Tertön Sogyal’s body surged with wrath. He tore at the boot’s leather and brocade and slammed the sole to the floor until the dense insulation in the heel broke open. The cursed talisman was ejected from the boot’s heel and fell to the cold stone floor. The medium reached forward to grab it, but Tertön Sogyal pushed him away. Dark shadows slid around the room as wind pushed at the flames of the torches set in the walls. Holding the sorcerer’s black magic diagram in the air, Tertön Sogyal did not dare voice what he read inscribed.

“Show it to me,” the Dalai Lama commanded.

Tertön Sogyal dutifully walked toward the ruler and held the diagram in the torchlight.

SUPPRESS THUBTEN GYATSO,
BORN IN THE FIRE RAT YEAR

Dizzy and nauseated, the Dalai Lama squinted in anger, now realizing the gravity of the Oracle’s pronouncement.

“There may be more than one person in Lhasa with the name Thubten Gyatso,” the Dalai Lama said. “But only one Thubten Gyatso was born in the Fire Rat year. Find out who is trying to kill me.”

The Dalai Lama’s orders to find his would-be assassins were completed swiftly. Tibetan government documents show that ministers oversaw a brief investigation and judicial proceeding. Tengyeling was immediately suspected. As the former regent was ultimately responsible for the activities of Tengyeling Monastery, Demo was implicated in the assassination plot. He was summoned to the Potala on the pretext of an important ceremony. Upon his arrival, he was placed in shackles and thrown into the Shol prison below the Potala Palace. His nephew, Norbu Tsering, was also tricked into coming to the Potala on the fake summons that he was to be honored for his exemplary service to the Tibetan government.

Nyagtrül was taken from the Barkhor neighborhood and dragged into a prison cell.

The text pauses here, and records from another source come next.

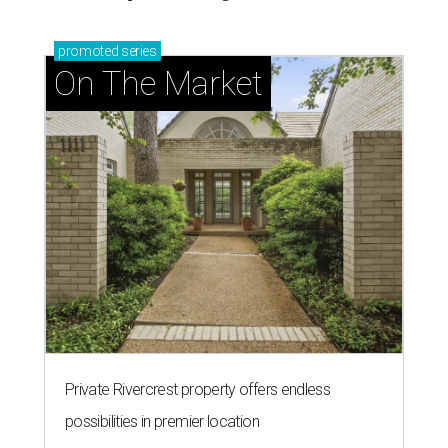
promoted
series
On The Market
Private Rivercrest property offers endless
possibilities in premier location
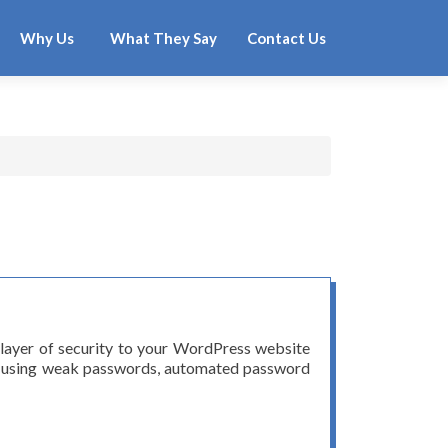
Why Us
What They Say
Contact Us
 layer of security to your WordPress website
ers using weak passwords, automated password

The black magician Nyagtrül was identified as the sorcerer assassin, and Norbu Tsering admitted being the ringleader of the plot, not only because of the deadly spell in the boot, but he had also buried four ceramic vases around the Potala Palace, empowered with different black magic substances. Demo and other family members at Tengyeling were not spared. More than two dozen individuals at Tengyeling sat in the dungeon below the Potala Palace within a week. News spread quickly around Lhasa of the assassination attempt on the Dalai Lama.